Get Check Alerts

Overview

This endpoint returns all alerts that have been triggered by a specific check. This is useful for analyzing the alert history and patterns for individual checks to understand their reliability and performance trends.

Response Example

{
  "data": [
    {
      "id": "alert_789123456",
      "checkId": "check_api_health",
      "checkName": "Production API Health Check",
      "checkType": "api",
      "alertType": "check_failure",
      "severity": "critical",
      "status": "resolved",
      "message": "Check failed: HTTP 500 Internal Server Error",
      "triggeredAt": "2024-01-25T14:30:00.000Z",
      "resolvedAt": "2024-01-25T14:45:00.000Z",
      "duration": 900000,
      "location": {
        "id": "us-east-1",
        "name": "N. Virginia, USA"
      },
      "checkResult": {
        "id": "result_123456789",
        "responseTime": 5240,
        "statusCode": 500,
        "error": "Internal Server Error",
        "url": "https://api.production.com/health",
        "headers": {
          "content-type": "application/json",
          "server": "nginx/1.18.0"
        },
        "body": "{\"error\": \"Database connection failed\"}"
      },
      "alertChannel": {
        "id": "channel_email_prod",
        "name": "Production Team Email",
        "type": "email",
        "target": "prod-team@example.com"
      },
      "escalationLevel": 2,
      "acknowledgedBy": {
        "id": "user_456",
        "name": "Sarah DevOps",
        "email": "sarah@example.com"
      },
      "acknowledgedAt": "2024-01-25T14:32:00.000Z",
      "resolutionNotes": "Database connection pool exhausted.
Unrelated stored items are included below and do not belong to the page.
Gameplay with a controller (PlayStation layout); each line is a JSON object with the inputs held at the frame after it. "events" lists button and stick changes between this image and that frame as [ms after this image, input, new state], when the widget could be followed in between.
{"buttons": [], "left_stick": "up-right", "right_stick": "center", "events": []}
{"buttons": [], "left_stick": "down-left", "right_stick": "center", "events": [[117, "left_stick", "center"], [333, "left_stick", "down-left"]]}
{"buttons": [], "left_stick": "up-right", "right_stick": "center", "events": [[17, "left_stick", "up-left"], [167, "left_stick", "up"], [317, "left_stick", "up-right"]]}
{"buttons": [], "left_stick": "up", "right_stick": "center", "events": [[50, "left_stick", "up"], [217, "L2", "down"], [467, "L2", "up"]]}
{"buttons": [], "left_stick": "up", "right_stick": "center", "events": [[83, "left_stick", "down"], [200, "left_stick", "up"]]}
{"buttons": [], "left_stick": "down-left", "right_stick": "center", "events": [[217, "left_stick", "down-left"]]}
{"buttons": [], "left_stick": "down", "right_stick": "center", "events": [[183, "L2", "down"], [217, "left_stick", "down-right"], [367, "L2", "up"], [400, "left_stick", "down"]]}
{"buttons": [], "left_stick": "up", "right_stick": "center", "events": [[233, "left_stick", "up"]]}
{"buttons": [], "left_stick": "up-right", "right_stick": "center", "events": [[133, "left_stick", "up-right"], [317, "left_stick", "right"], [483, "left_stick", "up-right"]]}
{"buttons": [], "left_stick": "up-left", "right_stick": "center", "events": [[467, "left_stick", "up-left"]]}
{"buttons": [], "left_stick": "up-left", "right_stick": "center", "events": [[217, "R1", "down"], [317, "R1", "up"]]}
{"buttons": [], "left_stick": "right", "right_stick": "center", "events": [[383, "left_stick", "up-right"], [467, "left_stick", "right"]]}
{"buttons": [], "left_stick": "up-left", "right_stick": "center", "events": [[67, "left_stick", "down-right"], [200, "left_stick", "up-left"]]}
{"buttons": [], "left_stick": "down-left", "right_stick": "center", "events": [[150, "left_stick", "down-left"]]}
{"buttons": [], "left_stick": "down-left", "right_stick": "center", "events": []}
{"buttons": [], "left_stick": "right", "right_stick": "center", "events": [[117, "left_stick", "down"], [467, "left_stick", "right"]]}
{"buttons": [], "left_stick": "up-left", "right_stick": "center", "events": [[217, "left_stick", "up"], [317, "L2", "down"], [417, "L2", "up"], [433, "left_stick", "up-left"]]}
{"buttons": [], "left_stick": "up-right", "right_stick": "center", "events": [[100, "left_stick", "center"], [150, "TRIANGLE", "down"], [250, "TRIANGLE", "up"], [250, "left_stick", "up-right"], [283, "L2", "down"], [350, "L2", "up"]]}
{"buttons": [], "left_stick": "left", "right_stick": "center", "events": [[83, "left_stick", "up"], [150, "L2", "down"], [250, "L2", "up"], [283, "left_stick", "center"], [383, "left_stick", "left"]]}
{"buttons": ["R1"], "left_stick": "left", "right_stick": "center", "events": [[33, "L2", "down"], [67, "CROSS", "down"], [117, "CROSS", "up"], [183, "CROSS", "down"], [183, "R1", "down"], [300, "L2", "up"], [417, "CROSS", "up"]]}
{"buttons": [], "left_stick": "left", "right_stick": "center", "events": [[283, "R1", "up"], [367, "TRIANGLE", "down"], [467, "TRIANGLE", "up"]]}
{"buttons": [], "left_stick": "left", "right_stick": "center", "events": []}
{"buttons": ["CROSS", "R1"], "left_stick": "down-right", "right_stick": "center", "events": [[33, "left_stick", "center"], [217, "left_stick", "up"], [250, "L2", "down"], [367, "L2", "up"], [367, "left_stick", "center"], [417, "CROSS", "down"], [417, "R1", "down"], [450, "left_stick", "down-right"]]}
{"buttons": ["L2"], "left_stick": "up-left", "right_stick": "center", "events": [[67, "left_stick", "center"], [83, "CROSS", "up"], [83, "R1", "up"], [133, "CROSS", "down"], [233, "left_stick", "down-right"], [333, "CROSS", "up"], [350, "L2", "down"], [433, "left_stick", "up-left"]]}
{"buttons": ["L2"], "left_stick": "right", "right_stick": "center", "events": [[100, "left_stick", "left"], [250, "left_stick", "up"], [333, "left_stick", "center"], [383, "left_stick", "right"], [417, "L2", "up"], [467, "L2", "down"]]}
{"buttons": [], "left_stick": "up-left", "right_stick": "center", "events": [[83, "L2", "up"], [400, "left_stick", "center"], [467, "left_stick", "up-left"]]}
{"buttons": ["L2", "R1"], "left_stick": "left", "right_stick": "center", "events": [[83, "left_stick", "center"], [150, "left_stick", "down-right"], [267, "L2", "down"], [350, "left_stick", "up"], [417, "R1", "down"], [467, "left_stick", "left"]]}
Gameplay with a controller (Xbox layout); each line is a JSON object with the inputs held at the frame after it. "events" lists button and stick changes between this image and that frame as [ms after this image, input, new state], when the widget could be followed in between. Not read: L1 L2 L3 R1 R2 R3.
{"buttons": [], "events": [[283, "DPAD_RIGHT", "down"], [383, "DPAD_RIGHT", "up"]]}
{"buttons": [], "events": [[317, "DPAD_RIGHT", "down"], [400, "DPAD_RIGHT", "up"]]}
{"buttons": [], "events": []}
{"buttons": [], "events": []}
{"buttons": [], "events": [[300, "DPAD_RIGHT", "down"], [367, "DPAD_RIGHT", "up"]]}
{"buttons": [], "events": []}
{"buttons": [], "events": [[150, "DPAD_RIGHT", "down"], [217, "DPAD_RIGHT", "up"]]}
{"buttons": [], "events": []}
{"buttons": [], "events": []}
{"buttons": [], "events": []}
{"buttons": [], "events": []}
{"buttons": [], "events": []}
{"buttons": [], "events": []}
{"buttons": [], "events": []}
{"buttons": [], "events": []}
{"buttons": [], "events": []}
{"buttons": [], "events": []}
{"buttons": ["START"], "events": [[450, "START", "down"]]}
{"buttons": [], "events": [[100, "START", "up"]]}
Restarted database service.",
      "tags": ["api", "production", "critical", "database"]
    },
    {
      "id": "alert_456789123",
      "checkId": "check_api_health",
      "checkName": "Production API Health Check",
      "checkType": "api",
      "alertType": "performance_degradation",
      "severity": "medium",
      "status": "resolved",
      "message": "Response time exceeded threshold: 2.1s > 2.0s",
      "triggeredAt": "2024-01-24T09:15:00.000Z",
      "resolvedAt": "2024-01-24T09:22:00.000Z",
      "duration": 420000,
      "location": {
        "id": "eu-west-1",
        "name": "Ireland, Europe"
      },
      "checkResult": {
        "id": "result_456789123",
        "responseTime": 2100,
        "statusCode": 200,
        "url": "https://api.production.com/health"
      },
      "alertChannel": {
        "id": "channel_slack_ops",
        "name": "Operations Slack",
        "type": "slack",
        "target": "#ops-alerts"
      },
      "escalationLevel": 0,
      "acknowledgedBy": null,
      "acknowledgedAt": null,
      "resolutionNotes": "Performance returned to normal after CDN cache warming.",
      "tags": ["api", "production", "performance"]
    }
  ],
  "meta": {
    "checkId": "check_api_health",
    "checkName": "Production API Health Check",
    "totalAlerts": 47,
    "currentPage": 1,
    "totalPages": 5,
    "limit": 10,
    "timeframe": {
      "from": "2024-01-01T00:00:00.000Z",
      "to": "2024-01-31T23:59:59.999Z"
    },
    "summary": {
      "totalFailures": 12,
      "totalRecoveries": 12,
      "totalPerformanceDegradations": 23,
      "averageResolutionTime": 480000,
      "longestOutage": 1800000,
      "uptimePercentage": 99.1,
      "mttr": 480,
      "mttd": 120
    }
  }
}

Common Use Cases

Check Reliability Assessment

Evaluate reliability and uptime of individual checks

GET /v1/check-alerts/{checkId}?period=30d&includeSummary=true

Performance Trend Analysis

Analyze performance degradation patterns over time

GET /v1/check-alerts/{checkId}?alertType=performance_degradation

Incident Response Analysis

Evaluate team response times and incident handling

GET /v1/check-alerts/{checkId}?severity=critical&status=resolved

Alert Optimization

Optimize alert thresholds and reduce false positives

GET /v1/check-alerts/{checkId}?period=90d&limit=100

Query Parameters

Time Range Filters

from (string): Start date for alerts (ISO 8601 format)
to (string): End date for alerts (ISO 8601 format)
period (string): Predefined time period (24h, 7d, 30d, 90d)

Example:

?from=2024-01-01T00:00:00Z&to=2024-01-31T23:59:59Z

Default: Last 30 days if no parameters provided

Filtering Options

alertType (string): Filter by alert type (check_failure, check_recovery, performance_degradation)
severity (string): Filter by severity level (low, medium, high, critical)
status (string): Filter by alert status (triggered, acknowledged, resolved)
location (string): Filter by monitoring location

Example:

?alertType=check_failure&severity=critical&status=resolved

Pagination & Sorting

page (integer): Page number (default: 1)
limit (integer): Number of alerts per page (default: 10, max: 100)
sortBy (string): Sort field (triggeredAt, duration, severity)
sortOrder (string): Sort order (asc, desc, default: desc)
includeSummary (boolean): Include alert summary statistics (default: true)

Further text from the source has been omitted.